Le tribunal de commerce de Boulogne-sur-Mer, par un jugement du 11 décembre 2025, a étendu la procédure de redressement judiciaire au patrimoine personnel d’un entrepreneur individuel. Un entrepreneur individuel avait vu son patrimoine professionnel soumis à une procédure collective le 6 novembre 2025. Sur requête conjointe du débiteur et du mandataire judiciaire, l’extension a été sollicitée en raison de l’utilisation d’emprunts personnels pour soutenir la trésorerie professionnelle. La question de droit portait sur les conditions de réunion des patrimoines en cas de confusion entre eux. Le tribunal a fait droit à la demande en prononçant l’extension sur le fondement de l’article L621-2 alinéa 3 du code de commerce.
I. La confusion des patrimoines comme condition de l’extension
Le tribunal a constaté que l’entrepreneur avait contractualisé des emprunts personnels pour financer son activité professionnelle. Il en a déduit que « la séparation des patrimoines professionnel et personnelle n’a pas été respectée » (Motifs). Cette absence de séparation caractérise une confusion patrimoniale, condition essentielle prévue par l’article L621-2 alinéa 3. En effet, le texte exige une confusion pour réunir les patrimoines, et non une simple affectation. Le tribunal a donc appliqué strictement cette condition, en vérifiant l’utilisation concrète des fonds personnels. La valeur de cette solution est de rappeler que la confusion s’apprécie in concreto, par l’examen des flux financiers. La portée de ce raisonnement est de sécuriser les créanciers en évitant que l’entrepreneur ne dissimule des actifs personnels. Elle incite également les entrepreneurs individuels à respecter scrupuleusement la séparation entre leurs patrimoines.

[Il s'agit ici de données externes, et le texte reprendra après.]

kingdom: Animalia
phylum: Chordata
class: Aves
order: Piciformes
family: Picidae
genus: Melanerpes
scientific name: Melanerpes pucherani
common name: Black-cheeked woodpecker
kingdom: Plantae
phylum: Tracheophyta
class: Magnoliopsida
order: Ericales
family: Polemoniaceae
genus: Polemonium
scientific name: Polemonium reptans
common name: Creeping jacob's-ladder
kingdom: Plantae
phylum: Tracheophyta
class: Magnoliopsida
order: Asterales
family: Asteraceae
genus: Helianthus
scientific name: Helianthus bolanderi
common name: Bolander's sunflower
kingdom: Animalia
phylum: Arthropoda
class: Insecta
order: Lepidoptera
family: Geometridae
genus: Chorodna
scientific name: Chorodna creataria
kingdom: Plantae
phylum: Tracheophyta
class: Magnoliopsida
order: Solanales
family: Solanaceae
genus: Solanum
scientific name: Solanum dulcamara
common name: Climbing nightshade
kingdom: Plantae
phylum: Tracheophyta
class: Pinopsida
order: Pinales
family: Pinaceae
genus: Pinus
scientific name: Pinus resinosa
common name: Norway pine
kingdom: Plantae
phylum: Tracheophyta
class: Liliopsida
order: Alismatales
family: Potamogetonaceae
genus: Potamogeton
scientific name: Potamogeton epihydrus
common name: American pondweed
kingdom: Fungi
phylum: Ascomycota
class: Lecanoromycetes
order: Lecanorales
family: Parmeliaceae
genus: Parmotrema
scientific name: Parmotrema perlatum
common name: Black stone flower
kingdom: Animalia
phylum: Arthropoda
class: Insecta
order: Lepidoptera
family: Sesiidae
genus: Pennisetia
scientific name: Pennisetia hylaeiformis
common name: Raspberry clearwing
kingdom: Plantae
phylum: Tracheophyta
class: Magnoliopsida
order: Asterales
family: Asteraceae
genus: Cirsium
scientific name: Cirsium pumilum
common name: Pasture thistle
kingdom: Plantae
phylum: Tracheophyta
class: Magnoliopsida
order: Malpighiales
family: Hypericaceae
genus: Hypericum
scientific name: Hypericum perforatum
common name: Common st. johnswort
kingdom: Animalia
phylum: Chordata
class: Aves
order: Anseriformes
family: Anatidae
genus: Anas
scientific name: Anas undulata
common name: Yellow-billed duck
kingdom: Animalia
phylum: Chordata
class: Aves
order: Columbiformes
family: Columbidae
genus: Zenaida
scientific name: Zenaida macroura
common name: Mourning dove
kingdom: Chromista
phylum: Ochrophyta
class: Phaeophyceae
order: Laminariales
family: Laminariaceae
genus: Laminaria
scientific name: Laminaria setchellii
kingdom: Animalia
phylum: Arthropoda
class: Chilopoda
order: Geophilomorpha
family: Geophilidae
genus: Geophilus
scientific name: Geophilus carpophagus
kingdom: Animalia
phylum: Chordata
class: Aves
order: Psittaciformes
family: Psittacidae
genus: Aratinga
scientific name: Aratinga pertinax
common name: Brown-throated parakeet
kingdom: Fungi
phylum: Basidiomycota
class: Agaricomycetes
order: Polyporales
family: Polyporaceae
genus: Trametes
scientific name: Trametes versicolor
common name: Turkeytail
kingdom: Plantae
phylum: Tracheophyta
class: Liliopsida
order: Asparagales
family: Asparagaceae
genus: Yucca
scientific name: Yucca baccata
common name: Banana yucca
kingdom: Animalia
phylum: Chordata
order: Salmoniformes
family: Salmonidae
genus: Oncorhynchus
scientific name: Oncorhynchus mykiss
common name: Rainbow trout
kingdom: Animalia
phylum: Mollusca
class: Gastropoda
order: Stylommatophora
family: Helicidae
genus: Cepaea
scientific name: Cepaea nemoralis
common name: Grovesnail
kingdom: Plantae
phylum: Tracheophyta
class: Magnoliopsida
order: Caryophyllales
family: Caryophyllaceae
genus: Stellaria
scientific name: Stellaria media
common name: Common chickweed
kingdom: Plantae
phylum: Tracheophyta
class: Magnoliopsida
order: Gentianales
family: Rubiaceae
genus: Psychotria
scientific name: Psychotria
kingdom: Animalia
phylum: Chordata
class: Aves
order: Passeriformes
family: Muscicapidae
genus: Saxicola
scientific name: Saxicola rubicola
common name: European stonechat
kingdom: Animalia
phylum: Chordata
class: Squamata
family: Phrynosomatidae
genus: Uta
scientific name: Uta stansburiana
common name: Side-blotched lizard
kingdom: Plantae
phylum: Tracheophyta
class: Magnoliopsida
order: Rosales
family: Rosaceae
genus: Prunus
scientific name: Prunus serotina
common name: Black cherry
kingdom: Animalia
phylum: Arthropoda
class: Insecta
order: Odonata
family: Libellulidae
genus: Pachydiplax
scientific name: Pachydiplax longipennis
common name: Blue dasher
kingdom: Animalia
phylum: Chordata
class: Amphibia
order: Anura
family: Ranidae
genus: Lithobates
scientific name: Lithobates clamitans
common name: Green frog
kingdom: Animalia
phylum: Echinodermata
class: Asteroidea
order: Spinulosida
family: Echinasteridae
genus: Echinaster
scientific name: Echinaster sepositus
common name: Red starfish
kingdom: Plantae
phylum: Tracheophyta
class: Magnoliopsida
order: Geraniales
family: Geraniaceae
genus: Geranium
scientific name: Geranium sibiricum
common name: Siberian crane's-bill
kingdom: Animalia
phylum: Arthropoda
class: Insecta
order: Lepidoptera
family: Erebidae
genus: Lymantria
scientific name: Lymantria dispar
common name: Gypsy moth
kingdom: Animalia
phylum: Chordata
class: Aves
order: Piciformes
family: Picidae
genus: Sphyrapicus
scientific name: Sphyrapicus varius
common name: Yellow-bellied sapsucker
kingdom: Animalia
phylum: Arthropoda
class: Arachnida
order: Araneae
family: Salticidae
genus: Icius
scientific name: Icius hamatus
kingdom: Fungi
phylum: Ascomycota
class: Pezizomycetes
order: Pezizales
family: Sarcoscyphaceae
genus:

II. Les conséquences procédurales de l’extension prononcée
Le tribunal a étendu la procédure ouverte sur le seul patrimoine professionnel au patrimoine personnel du débiteur. Il a ainsi fait application du régime bi-patrimonial prévu à l’article L681-2 III du code de commerce. Cette extension permet de traiter l’ensemble des dettes de l’entrepreneur, qu’elles soient professionnelles ou personnelles, dans une procédure unique. La valeur de cette décision est de renforcer l’efficacité des procédures collectives en évitant des actions séparées. Sa portée est de rappeler que l’extension n’est pas automatique et doit être demandée par le débiteur ou le mandataire. Elle souligne aussi le rôle du ministère public, dont l’avis favorable a été recueilli. Enfin, cette solution offre une protection accrue aux créanciers en élargissant le gage commun.